* YOUR OBJECTIVE *
Rewrite all of the records below as a numbered list, leaving out any blank lines.

— START OF PROVIDED INFORMATION —

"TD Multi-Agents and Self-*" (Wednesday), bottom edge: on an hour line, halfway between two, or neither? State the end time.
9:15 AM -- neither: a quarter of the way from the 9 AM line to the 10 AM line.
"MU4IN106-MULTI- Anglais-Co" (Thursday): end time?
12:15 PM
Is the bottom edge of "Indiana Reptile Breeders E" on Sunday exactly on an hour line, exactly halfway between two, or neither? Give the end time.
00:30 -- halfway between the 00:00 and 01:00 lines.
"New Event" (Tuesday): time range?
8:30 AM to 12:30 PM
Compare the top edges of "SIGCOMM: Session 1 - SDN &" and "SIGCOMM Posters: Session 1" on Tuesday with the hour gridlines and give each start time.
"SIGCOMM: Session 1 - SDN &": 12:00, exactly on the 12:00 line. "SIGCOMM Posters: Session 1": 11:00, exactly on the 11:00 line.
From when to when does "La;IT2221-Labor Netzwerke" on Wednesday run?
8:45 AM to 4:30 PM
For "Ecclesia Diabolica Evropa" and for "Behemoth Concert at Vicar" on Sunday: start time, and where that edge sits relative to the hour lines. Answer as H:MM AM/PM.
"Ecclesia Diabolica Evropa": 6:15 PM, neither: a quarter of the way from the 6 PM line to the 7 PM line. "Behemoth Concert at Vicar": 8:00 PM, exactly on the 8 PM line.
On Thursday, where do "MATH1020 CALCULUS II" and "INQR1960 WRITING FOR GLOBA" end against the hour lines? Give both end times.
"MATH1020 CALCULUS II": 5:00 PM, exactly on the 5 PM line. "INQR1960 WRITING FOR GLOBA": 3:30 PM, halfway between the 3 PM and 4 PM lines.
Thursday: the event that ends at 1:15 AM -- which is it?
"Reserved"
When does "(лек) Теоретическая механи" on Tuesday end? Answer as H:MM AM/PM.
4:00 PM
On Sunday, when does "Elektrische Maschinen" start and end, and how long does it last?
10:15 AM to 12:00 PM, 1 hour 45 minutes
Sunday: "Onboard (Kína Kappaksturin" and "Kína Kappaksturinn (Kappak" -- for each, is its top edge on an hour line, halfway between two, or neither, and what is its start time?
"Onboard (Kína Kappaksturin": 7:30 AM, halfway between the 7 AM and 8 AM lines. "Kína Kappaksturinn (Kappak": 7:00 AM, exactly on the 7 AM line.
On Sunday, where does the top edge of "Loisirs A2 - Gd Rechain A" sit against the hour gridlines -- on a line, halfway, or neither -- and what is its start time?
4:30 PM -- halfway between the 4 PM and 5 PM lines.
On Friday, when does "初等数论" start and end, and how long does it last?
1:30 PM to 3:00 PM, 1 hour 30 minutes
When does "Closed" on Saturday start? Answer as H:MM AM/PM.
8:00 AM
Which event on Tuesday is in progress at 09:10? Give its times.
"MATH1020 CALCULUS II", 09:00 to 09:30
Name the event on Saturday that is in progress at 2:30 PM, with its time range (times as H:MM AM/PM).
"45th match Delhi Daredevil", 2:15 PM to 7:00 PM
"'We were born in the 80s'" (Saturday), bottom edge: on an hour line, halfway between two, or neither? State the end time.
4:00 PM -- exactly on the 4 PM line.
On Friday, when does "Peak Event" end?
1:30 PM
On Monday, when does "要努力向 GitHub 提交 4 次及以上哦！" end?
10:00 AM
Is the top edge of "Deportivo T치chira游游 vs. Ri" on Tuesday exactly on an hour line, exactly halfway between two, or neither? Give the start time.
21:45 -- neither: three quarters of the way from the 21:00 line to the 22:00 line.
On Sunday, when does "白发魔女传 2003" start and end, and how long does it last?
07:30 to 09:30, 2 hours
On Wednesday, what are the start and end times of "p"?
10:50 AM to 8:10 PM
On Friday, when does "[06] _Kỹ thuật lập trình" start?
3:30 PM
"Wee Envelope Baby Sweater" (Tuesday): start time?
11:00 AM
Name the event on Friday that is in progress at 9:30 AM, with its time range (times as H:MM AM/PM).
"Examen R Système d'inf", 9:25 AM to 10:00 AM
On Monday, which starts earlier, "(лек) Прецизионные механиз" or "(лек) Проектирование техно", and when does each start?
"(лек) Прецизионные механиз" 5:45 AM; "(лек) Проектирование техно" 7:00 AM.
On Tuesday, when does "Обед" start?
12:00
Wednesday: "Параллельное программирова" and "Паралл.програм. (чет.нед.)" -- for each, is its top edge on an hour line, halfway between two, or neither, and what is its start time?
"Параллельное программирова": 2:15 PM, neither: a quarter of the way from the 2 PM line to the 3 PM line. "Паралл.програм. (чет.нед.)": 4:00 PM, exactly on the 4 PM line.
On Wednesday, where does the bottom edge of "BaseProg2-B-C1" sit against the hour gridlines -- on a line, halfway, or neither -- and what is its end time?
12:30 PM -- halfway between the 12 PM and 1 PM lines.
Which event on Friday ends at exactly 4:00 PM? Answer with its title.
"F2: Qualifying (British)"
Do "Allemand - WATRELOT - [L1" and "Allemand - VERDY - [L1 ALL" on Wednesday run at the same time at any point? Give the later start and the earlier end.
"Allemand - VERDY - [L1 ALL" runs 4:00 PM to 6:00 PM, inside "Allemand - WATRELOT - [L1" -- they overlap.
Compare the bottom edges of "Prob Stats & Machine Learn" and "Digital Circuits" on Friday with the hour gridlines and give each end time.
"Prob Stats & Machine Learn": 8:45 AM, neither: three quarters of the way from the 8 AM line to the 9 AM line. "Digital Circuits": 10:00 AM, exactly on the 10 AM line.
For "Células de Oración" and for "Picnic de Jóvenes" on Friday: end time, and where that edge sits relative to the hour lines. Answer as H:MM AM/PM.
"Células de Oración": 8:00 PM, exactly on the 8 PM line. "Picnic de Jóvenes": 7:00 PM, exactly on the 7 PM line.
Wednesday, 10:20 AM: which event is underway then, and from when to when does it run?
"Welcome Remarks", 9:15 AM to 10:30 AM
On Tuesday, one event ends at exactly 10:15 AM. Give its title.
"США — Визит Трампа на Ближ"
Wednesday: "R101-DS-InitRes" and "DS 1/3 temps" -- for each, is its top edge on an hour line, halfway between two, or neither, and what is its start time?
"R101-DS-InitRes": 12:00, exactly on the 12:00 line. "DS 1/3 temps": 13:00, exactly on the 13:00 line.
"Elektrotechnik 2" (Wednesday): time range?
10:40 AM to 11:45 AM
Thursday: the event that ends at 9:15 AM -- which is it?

— END OF PROVIDED INFORMATION —

* RESPONSE TO THIS EXERCISE *
1. "TD Multi-Agents and Self-*" (Wednesday), bottom edge: on an hour line, halfway between two, or neither? State the end time.
2. 9:15 AM -- neither: a quarter of the way from the 9 AM line to the 10 AM line.
3. "MU4IN106-MULTI- Anglais-Co" (Thursday): end time?
4. 12:15 PM
5. Is the bottom edge of "Indiana Reptile Breeders E" on Sunday exactly on an hour line, exactly halfway between two, or neither? Give the end time.
6. 00:30 -- halfway between the 00:00 and 01:00 lines.
7. "New Event" (Tuesday): time range?
8. 8:30 AM to 12:30 PM
9. Compare the top edges of "SIGCOMM: Session 1 - SDN &" and "SIGCOMM Posters: Session 1" on Tuesday with the hour gridlines and give each start time.
10. "SIGCOMM: Session 1 - SDN &": 12:00, exactly on the 12:00 line. "SIGCOMM Posters: Session 1": 11:00, exactly on the 11:00 line.
11. From when to when does "La;IT2221-Labor Netzwerke" on Wednesday run?
12. 8:45 AM to 4:30 PM
13. For "Ecclesia Diabolica Evropa" and for "Behemoth Concert at Vicar" on Sunday: start time, and where that edge sits relative to the hour lines. Answer as H:MM AM/PM.
14. "Ecclesia Diabolica Evropa": 6:15 PM, neither: a quarter of the way from the 6 PM line to the 7 PM line. "Behemoth Concert at Vicar": 8:00 PM, exactly on the 8 PM line.
15. On Thursday, where do "MATH1020 CALCULUS II" and "INQR1960 WRITING FOR GLOBA" end against the hour lines? Give both end times.
16. "MATH1020 CALCULUS II": 5:00 PM, exactly on the 5 PM line. "INQR1960 WRITING FOR GLOBA": 3:30 PM, halfway between the 3 PM and 4 PM lines.
17. Thursday: the event that ends at 1:15 AM -- which is it?
18. "Reserved"
19. When does "(лек) Теоретическая механи" on Tuesday end? Answer as H:MM AM/PM.
20. 4:00 PM
21. On Sunday, when does "Elektrische Maschinen" start and end, and how long does it last?
22. 10:15 AM to 12:00 PM, 1 hour 45 minutes
23. Sunday: "Onboard (Kína Kappaksturin" and "Kína Kappaksturinn (Kappak" -- for each, is its top edge on an hour line, halfway between two, or neither, and what is its start time?
24. "Onboard (Kína Kappaksturin": 7:30 AM, halfway between the 7 AM and 8 AM lines. "Kína Kappaksturinn (Kappak": 7:00 AM, exactly on the 7 AM line.
25. On Sunday, where does the top edge of "Loisirs A2 - Gd Rechain A" sit against the hour gridlines -- on a line, halfway, or neither -- and what is its start time?
26. 4:30 PM -- halfway between the 4 PM and 5 PM lines.
27. On Friday, when does "初等数论" start and end, and how long does it last?
28. 1:30 PM to 3:00 PM, 1 hour 30 minutes
29. When does "Closed" on Saturday start? Answer as H:MM AM/PM.
30. 8:00 AM
31. Which event on Tuesday is in progress at 09:10? Give its times.
32. "MATH1020 CALCULUS II", 09:00 to 09:30
33. Name the event on Saturday that is in progress at 2:30 PM, with its time range (times as H:MM AM/PM).
34. "45th match Delhi Daredevil", 2:15 PM to 7:00 PM
35. "'We were born in the 80s'" (Saturday), bottom edge: on an hour line, halfway between two, or neither? State the end time.
36. 4:00 PM -- exactly on the 4 PM line.
37. On Friday, when does "Peak Event" end?
38. 1:30 PM
39. On Monday, when does "要努力向 GitHub 提交 4 次及以上哦！" end?
40. 10:00 AM
41. Is the top edge of "Deportivo T치chira游游 vs. Ri" on Tuesday exactly on an hour line, exactly halfway between two, or neither? Give the start time.
42. 21:45 -- neither: three quarters of the way from the 21:00 line to the 22:00 line.
43. On Sunday, when does "白发魔女传 2003" start and end, and how long does it last?
44. 07:30 to 09:30, 2 hours
45. On Wednesday, what are the start and end times of "p"?
46. 10:50 AM to 8:10 PM
47. On Friday, when does "[06] _Kỹ thuật lập trình" start?
48. 3:30 PM
49. "Wee Envelope Baby Sweater" (Tuesday): start time?
50. 11:00 AM
51. Name the event on Friday that is in progress at 9:30 AM, with its time range (times as H:MM AM/PM).
52. "Examen R Système d'inf", 9:25 AM to 10:00 AM
53. On Monday, which starts earlier, "(лек) Прецизионные механиз" or "(лек) Проектирование техно", and when does each start?
54. "(лек) Прецизионные механиз" 5:45 AM; "(лек) Проектирование техно" 7:00 AM.
55. On Tuesday, when does "Обед" start?
56. 12:00
57. Wednesday: "Параллельное программирова" and "Паралл.програм. (чет.нед.)" -- for each, is its top edge on an hour line, halfway between two, or neither, and what is its start time?
58. "Параллельное программирова": 2:15 PM, neither: a quarter of the way from the 2 PM line to the 3 PM line. "Паралл.програм. (чет.нед.)": 4:00 PM, exactly on the 4 PM line.
59. On Wednesday, where does the bottom edge of "BaseProg2-B-C1" sit against the hour gridlines -- on a line, halfway, or neither -- and what is its end time?
60. 12:30 PM -- halfway between the 12 PM and 1 PM lines.
61. Which event on Friday ends at exactly 4:00 PM? Answer with its title.
62. "F2: Qualifying (British)"
63. Do "Allemand - WATRELOT - [L1" and "Allemand - VERDY - [L1 ALL" on Wednesday run at the same time at any point? Give the later start and the earlier end.
64. "Allemand - VERDY - [L1 ALL" runs 4:00 PM to 6:00 PM, inside "Allemand - WATRELOT - [L1" -- they overlap.
65. Compare the bottom edges of "Prob Stats & Machine Learn" and "Digital Circuits" on Friday with the hour gridlines and give each end time.
66. "Prob Stats & Machine Learn": 8:45 AM, neither: three quarters of the way from the 8 AM line to the 9 AM line. "Digital Circuits": 10:00 AM, exactly on the 10 AM line.
67. For "Células de Oración" and for "Picnic de Jóvenes" on Friday: end time, and where that edge sits relative to the hour lines. Answer as H:MM AM/PM.
68. "Células de Oración": 8:00 PM, exactly on the 8 PM line. "Picnic de Jóvenes": 7:00 PM, exactly on the 7 PM line.
69. Wednesday, 10:20 AM: which event is underway then, and from when to when does it run?
70. "Welcome Remarks", 9:15 AM to 10:30 AM
71. On Tuesday, one event ends at exactly 10:15 AM. Give its title.
72. "США — Визит Трампа на Ближ"
73. Wednesday: "R101-DS-InitRes" and "DS 1/3 temps" -- for each, is its top edge on an hour line, halfway between two, or neither, and what is its start time?
74. "R101-DS-InitRes": 12:00, exactly on the 12:00 line. "DS 1/3 temps": 13:00, exactly on the 13:00 line.
75. "Elektrotechnik 2" (Wednesday): time range?
76. 10:40 AM to 11:45 AM
77. Thursday: the event that ends at 9:15 AM -- which is it?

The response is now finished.